* **取り組む課題**
土井ヶ浜の本文のうち、「その3本のうち1本は枯れてしまい、」で始まり「これを人々は日本勝利の吉報と考えました。」まで続く部分を、「巨木」を「大木」に改めて書き直しなさい。

* **本文抜粋**
***

夏になると海水浴客でにぎわう土井ヶ浜。
美しい白い砂浜が有名で、
わざわざ他県からも泳ぎに来るほどです。
元寇では蒙古の大軍が押し寄せており、
所々で色々な伝承があったりしますが、
蒙古兵を埋葬したとされる場所もあり、
塚印に3本の松が植えられたという。
その3本のうち1本は枯れてしまい、
2本が残っていたようですが、
枯れたその松の枝を焚くと、
火粉が散り大風になる言い伝えがあり、
残った2本の松は[鬼の松]と呼ばれ、
明治期まで巨木として立っていました。
吉田松陰もこの[鬼の松]を見たことが、
[廻浦紀略]にも記されており、
当時は有名な巨木だったようです。
・・が、日清戦争の際に自ら火を発し、
燃え上がって焼失してしまったという。
これを人々は日本勝利の吉報と考えました。
ポジティブですね。
その[鬼の松]が立っていたのは、
現在の[忠魂碑の丘]という場所らしい。
土井ヶ浜周辺(忠魂碑の丘の場所)
「史跡 土井ヶ浜遺跡」。
土井ケ浜近くの砂地の丘にある遺跡で、
弥生時代前期に営まれた集団墓地。
発掘調査で300体余りの人骨が発見され、
弥生式土器等も出土しています。
15本の石鏃が打ち込まれた[英雄]や、
[鵜を抱く女]もここで発見されました。

***

* **記録の抜粋**
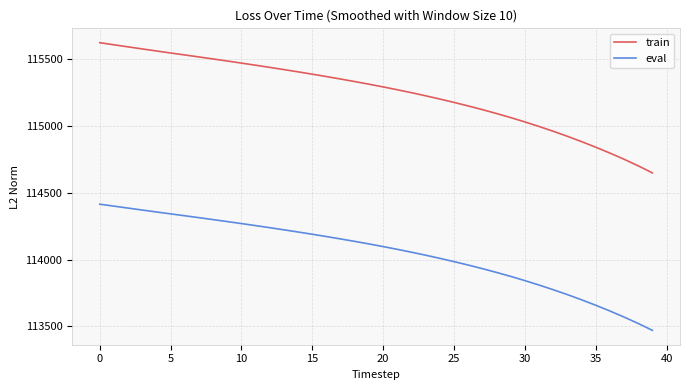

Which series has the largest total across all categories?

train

***

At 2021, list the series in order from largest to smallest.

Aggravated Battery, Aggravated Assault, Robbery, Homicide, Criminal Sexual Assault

***

* **期待される出力**
その3本のうち1本は枯れてしまい、
2本が残っていたようですが、
枯れたその松の枝を焚くと、
火粉が散り大風になる言い伝えがあり、
残った2本の松は[鬼の松]と呼ばれ、
明治期まで大木として立っていました。
吉田松陰もこの[鬼の松]を見たことが、
[廻浦紀略]にも記されており、
当時は有名な大木だったようです。
・・が、日清戦争の際に自ら火を発し、
燃え上がって焼失してしまったという。
これを人々は日本勝利の吉報と考えました。